Après une période de profonde dépression en 2012, Yoni Yefet-Reich a résolu de réaliser ce rêve qu’il caressait depuis l’âge de 23 ans. « Je m’étais toujours dit que je le ferais quand je serais plus vieux et que j’aurais plus d’argent, mais la dépression vous pousse à aller au fond des choses et à réfléchir au sens de la vie. J’ai compris que l’existence en elle-même n’a aucun sens : elle est le résultat de ce qu’on en fait, il n’y a rien en dehors de ça. »

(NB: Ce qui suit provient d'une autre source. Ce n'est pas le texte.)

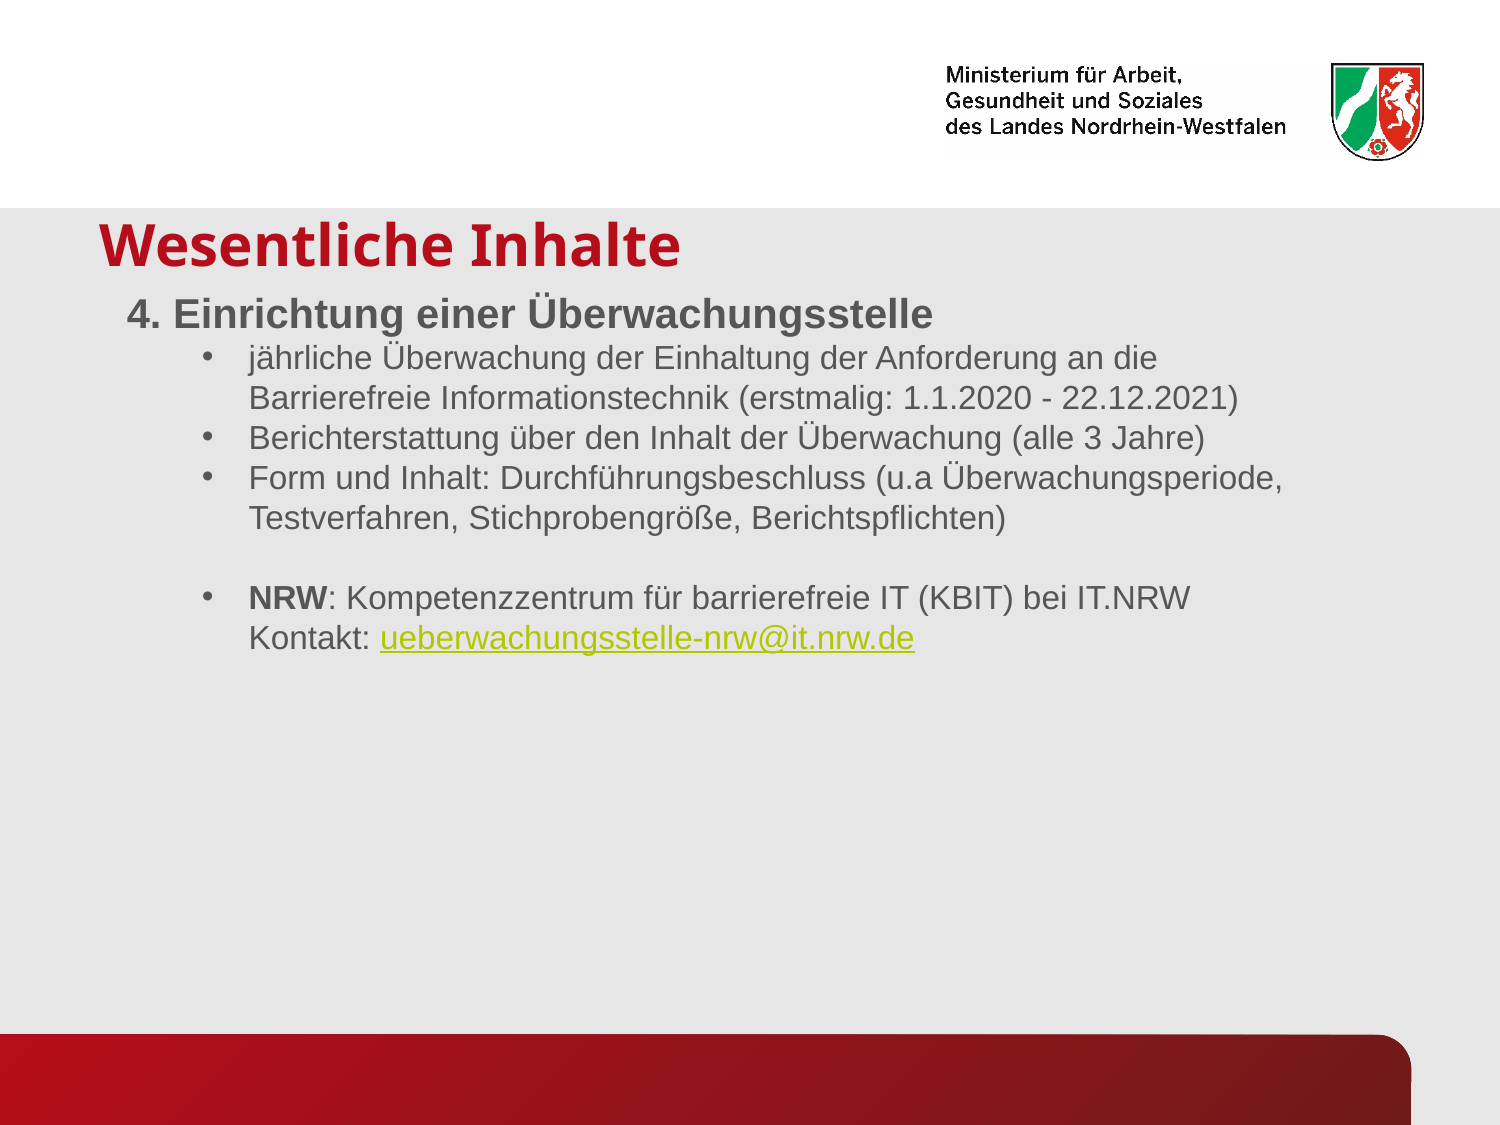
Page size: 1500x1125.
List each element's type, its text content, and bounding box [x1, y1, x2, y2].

picture [946, 63, 1424, 161]
text_box Wesentliche Inhalte [85, 200, 1409, 308]
text_box [88, 385, 1412, 1059]
text_box 4. Einrichtung einer Überwachungsstelle jährliche Überwachung der Einhaltung der Anforderung an die Barrierefreie Informationstechnik (erstmalig: 1.1.2020 - 22.12.2021) Berichterstattung über den Inhalt der Überwachung (alle 3 Jahre) Form und Inhalt: Durchführungsbeschluss (u.a Überwachungsperiode, Testverfahren, Stichprobengröße, Berichtspflichten) NRW: Kompetenzzentrum für barrierefreie IT (KBIT) bei IT.NRW Kontakt: ueberwachungsstelle-nrw@it.nrw.de [112, 278, 1353, 783]
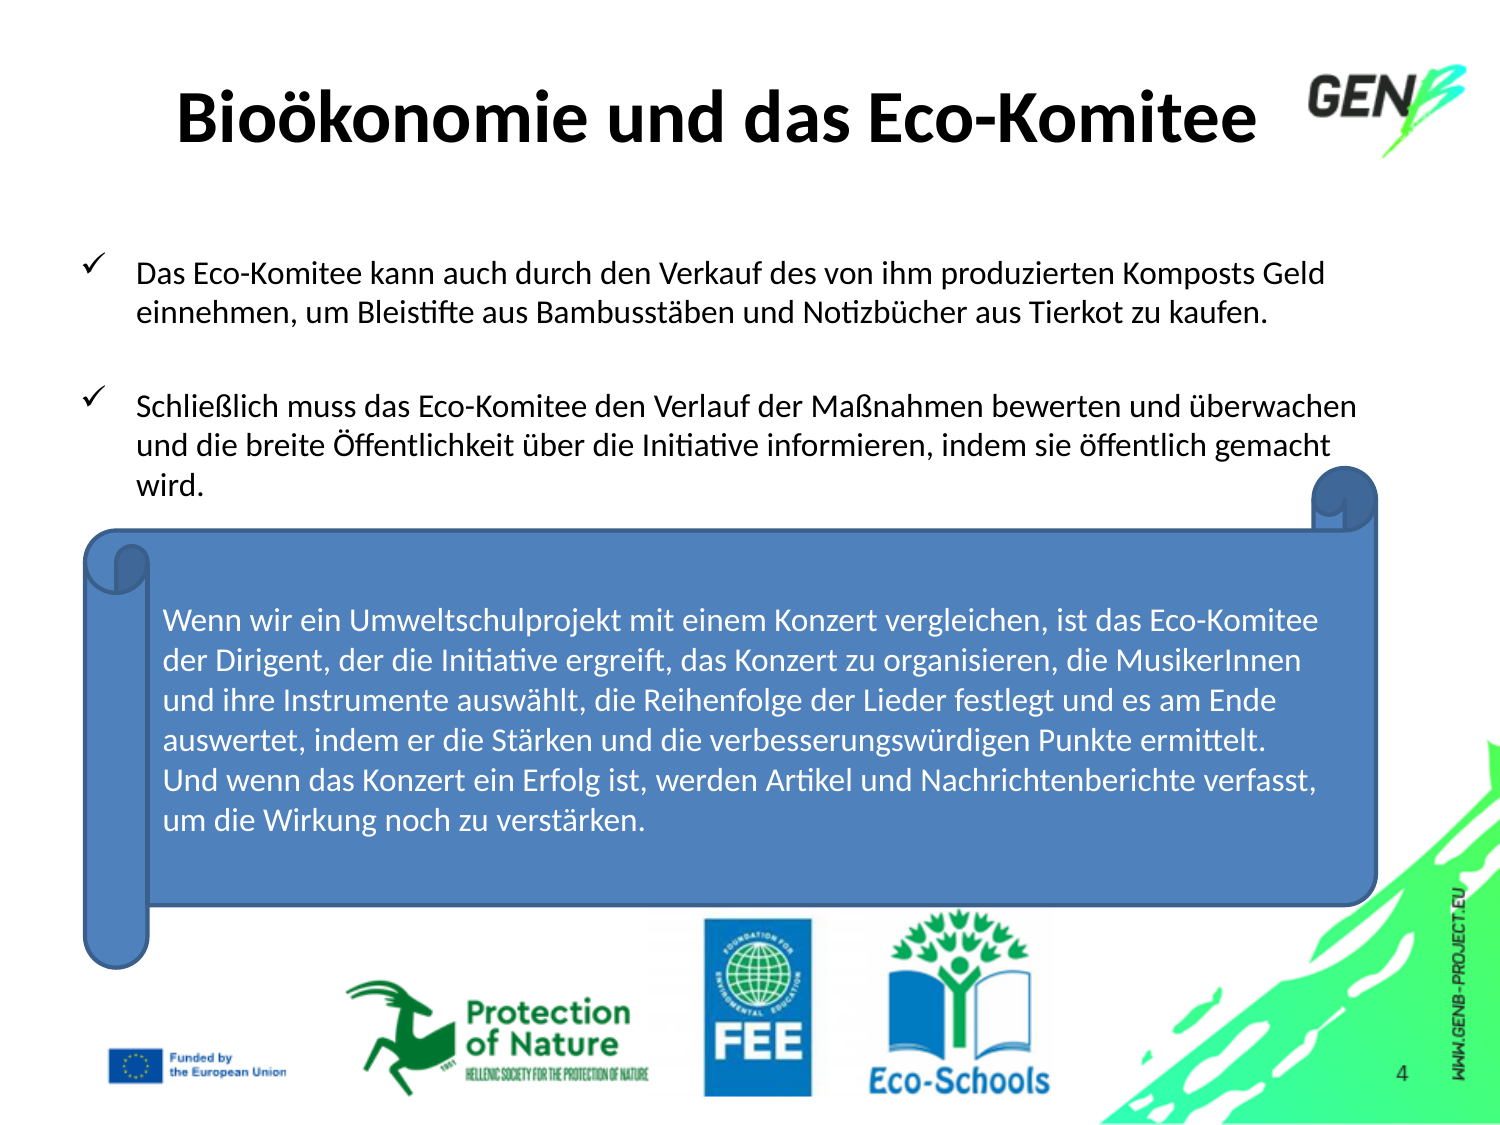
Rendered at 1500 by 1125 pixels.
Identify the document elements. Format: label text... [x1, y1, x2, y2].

title Bioökonomie und das Eco-Komitee [42, 19, 1393, 207]
text_box Wenn wir ein Umweltschulprojekt mit einem Konzert vergleichen, ist das Eco-Komitee der Dirigent, der die Initiative ergreift, das Konzert zu organisieren, die MusikerInnen und ihre Instrumente auswählt, die Reihenfolge der Lieder festlegt und es am Ende auswertet, indem er die Stärken und die verbesserungswürdigen Punkte ermittelt. Und wenn das Konzert ein Erfolg ist, werden Artikel und Nachrichtenberichte verfasst, um die Wirkung noch zu verstärken. [82, 465, 1379, 970]
picture [0, 0, 1500, 1125]
list Das Eco-Komitee kann auch durch den Verkauf des von ihm produzierten Komposts Geld einnehmen, um Bleistifte aus Bambusstäben und Notizbücher aus Tierkot zu kaufen. Schließlich muss das Eco-Komitee den Verlauf der Maßnahmen bewerten und überwachen und die breite Öffentlichkeit über die Initiative informieren, indem sie öffentlich gemacht wird. [64, 196, 1415, 940]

Les habitants de Beit Zayit qui ont accepté d’offrir les terrains ont été les premiers partenaires du projet. Par la suite, Yoni Yefet-Reich a trouvé dix autres personnes qui ont accepté de s’y joindre. C’est via Facebook qu’à ses débuts, l’équipe de Kaïma demande au public de venir aider à déblayer les pierres du terrain. A sa grande surprise, les bénévoles affluent chaque vendredi. « Nous n’en revenions pas du nombre de gens bien qui vivent dans ce pays ! », se souvient Yoni Yefet-Reich. « Ces personnes ont fait une chose incroyable : elles ont cru en notre rêve ! »
Preuve de sa réussite, le modèle éducatif de Kaïma s’est depuis répandu à travers tout Israël : il existe désormais une ferme similaire dans le moshav Beerotayim, une autre au kibboutz Hukok et une troisième dans le moshav Nahalal. Toutes ces nouvelles initiatives sont guidées et soutenues par Kaïma Beit Zayit et la fondation Matanel. « Nous ne voulions pas que notre ONG devienne une société mère pour d’autres fermes, parce que nous savons ce qui se passe quand une organisation devient trop importante. Nous souhaitions rester petits, tout en guidant les autres fermes et en leur fournissant ce dont elles pouvaient avoir besoin. » Pour cela, Kaïma leur a donc proposé une « franchise sociale », avec un contrat qui porte principalement sur l’aspect éducatif et la façon d’aborder les jeunes. Les responsables des autres fermes ont ainsi l’obligation de venir travailler à Beit Zayit pendant cinq jours. Ensuite, des membres de l’équipe de Kaïma leur rendent visite tous les quinze jours. Trouver des fonds est le plus difficile, surtout pour les fermes nouvellement créées. La fondation Matanel et d’autres œuvres du même genre apportent leur aide, mais la non-participation du gouvernement est une déception. « Je me pose une question : quand un enfant décroche du système scolaire, où va l’argent qui était prévu pour lui s’il y était resté ? Il devrait être transféré dans le programme qui l’accueille, non ? », s’indigne Yoni Yefet-Reich.
S’il est réticent à mesurer son succès en termes de chiffres, les résultats sont pourtant bien là : tous ceux qui passent par Kaïma s’enrôlent soit dans le service civil, soit dans l’armée, et 80 % d’entre eux retournent ensuite dans un cadre éducatif traditionnel.